> Exercícios:
[A] No trecho sobre o licenciamento sanitário nos municípios, quantos municípios enviaram informações durante o levantamento?
[B] Escreva a continuação do trecho sobre o licenciamento sanitário nos municípios, começando logo após a última frase.

> Trecho do texto:
────────
Quando detectado mais de um registro por município, por padronização interna, foi acatada somente a contribuição mais recente, considerando que pudesse ser retificação de informação.

RESULTADOS E DISCUSSÃO

No período de realização do levantamento, 2.111 municípios enviaram informações acerca dos procedimentos adotados para o licenciamento sanitário, perfazendo 37,9% dos municípios brasileiros. A Figura 1 apresenta a participação relativa de cada estado (A), região (B) e porte populacional (C). Com exceção da Região Centro-Oeste (22,1%), que ficou bem abaixo da média nacional (37,9%), as contribuições dos municípios por regiões do Brasil e por porte populacional foram consideradas relativamente satisfatórias, por estarem acima ou próximas à média nacional.


Figura 1
Participação proporcional dos municípios em relação à devolução do formulário virtual por estado (A), região (B) e porte populacional (C). Contribuição proporcional acima (preto) e abaixo (vermelho) da média nacional 37,9%.
Fonte: Elaborada pelos autores, 2020.

O presente levantamento contou com as contribuições voluntárias dos órgãos de Visa municipais, por intermédio dos respectivos coordenadores estaduais, também de forma voluntária. A interlocução entre o nível federal e o nível estadual/distrital foi efetiva, considerando que foram obtidas informações de municípios de todos os estados e do Distrito Federal.

A contribuição proporcional dos municípios de cada estado brasileiro foi bem heterogênea, variando de 5,1%, no caso do estado do Mato Grosso do Sul, a 81,1%, no estado de São Paulo. Não é possível determinar se os órgãos de Visa municipais faltantes não quiseram responder ao formulário ou se não receberam tal solicitação, o que poderia indicar uma comunicação deficiente com o respectivo coordenador estadual.
────────
> Registros:
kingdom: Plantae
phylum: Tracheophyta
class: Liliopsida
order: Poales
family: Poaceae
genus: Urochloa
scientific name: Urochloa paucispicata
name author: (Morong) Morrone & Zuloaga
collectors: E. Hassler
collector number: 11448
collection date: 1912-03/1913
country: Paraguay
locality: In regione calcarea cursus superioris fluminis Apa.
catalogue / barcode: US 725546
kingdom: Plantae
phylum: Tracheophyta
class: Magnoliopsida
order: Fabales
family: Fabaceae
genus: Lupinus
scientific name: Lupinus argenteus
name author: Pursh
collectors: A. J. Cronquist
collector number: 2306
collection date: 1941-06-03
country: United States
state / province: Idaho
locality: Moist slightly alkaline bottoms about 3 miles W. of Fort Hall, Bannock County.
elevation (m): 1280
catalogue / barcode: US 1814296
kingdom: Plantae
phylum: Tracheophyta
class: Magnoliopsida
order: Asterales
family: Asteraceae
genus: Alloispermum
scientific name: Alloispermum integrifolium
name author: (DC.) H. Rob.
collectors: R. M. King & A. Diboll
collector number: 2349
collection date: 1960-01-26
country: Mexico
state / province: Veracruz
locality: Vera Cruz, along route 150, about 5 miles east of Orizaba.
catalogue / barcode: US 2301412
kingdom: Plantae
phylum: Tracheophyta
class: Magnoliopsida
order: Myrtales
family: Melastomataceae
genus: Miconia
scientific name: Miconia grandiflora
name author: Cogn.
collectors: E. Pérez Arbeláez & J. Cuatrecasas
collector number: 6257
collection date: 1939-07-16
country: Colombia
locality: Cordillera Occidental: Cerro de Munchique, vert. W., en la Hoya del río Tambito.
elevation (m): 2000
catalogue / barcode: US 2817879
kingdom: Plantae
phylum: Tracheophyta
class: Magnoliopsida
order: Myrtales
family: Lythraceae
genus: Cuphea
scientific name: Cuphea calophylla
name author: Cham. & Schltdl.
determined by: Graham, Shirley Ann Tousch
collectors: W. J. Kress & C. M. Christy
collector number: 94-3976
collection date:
────────
> Resultados:
[A] 2.111 municípios, o que corresponde a 37,9% dos municípios brasileiros.

[B]
Findado o prazo para preenchimento do formulário, os dados brutos obtidos foram encaminhados aos órgãos de Visa estaduais, para que procedessem avaliações locais, se assim julgassem pertinente.

Quanto à análise das informações obtidas, inicialmente cabe ressaltar que 3,1% dos órgãos de Visa municipais declararam não emitir licença sanitária. Destes, 89,4% são municípios com até 20 mil habitantes. Conforme dados do Instituto Brasileiro de Geografia e Estatística11 , 21,9% dos municípios brasileiros não possuem Código Sanitário e não utilizam a normativa estadual, sendo o maior percentual destes da Região Nordeste e inversamente proporcional ao porte populacional. As Visa de Jataí (GO) e Rio do Sul (SC) informaram que, por lei, o alvará único é emitido pela Secretaria da Fazenda.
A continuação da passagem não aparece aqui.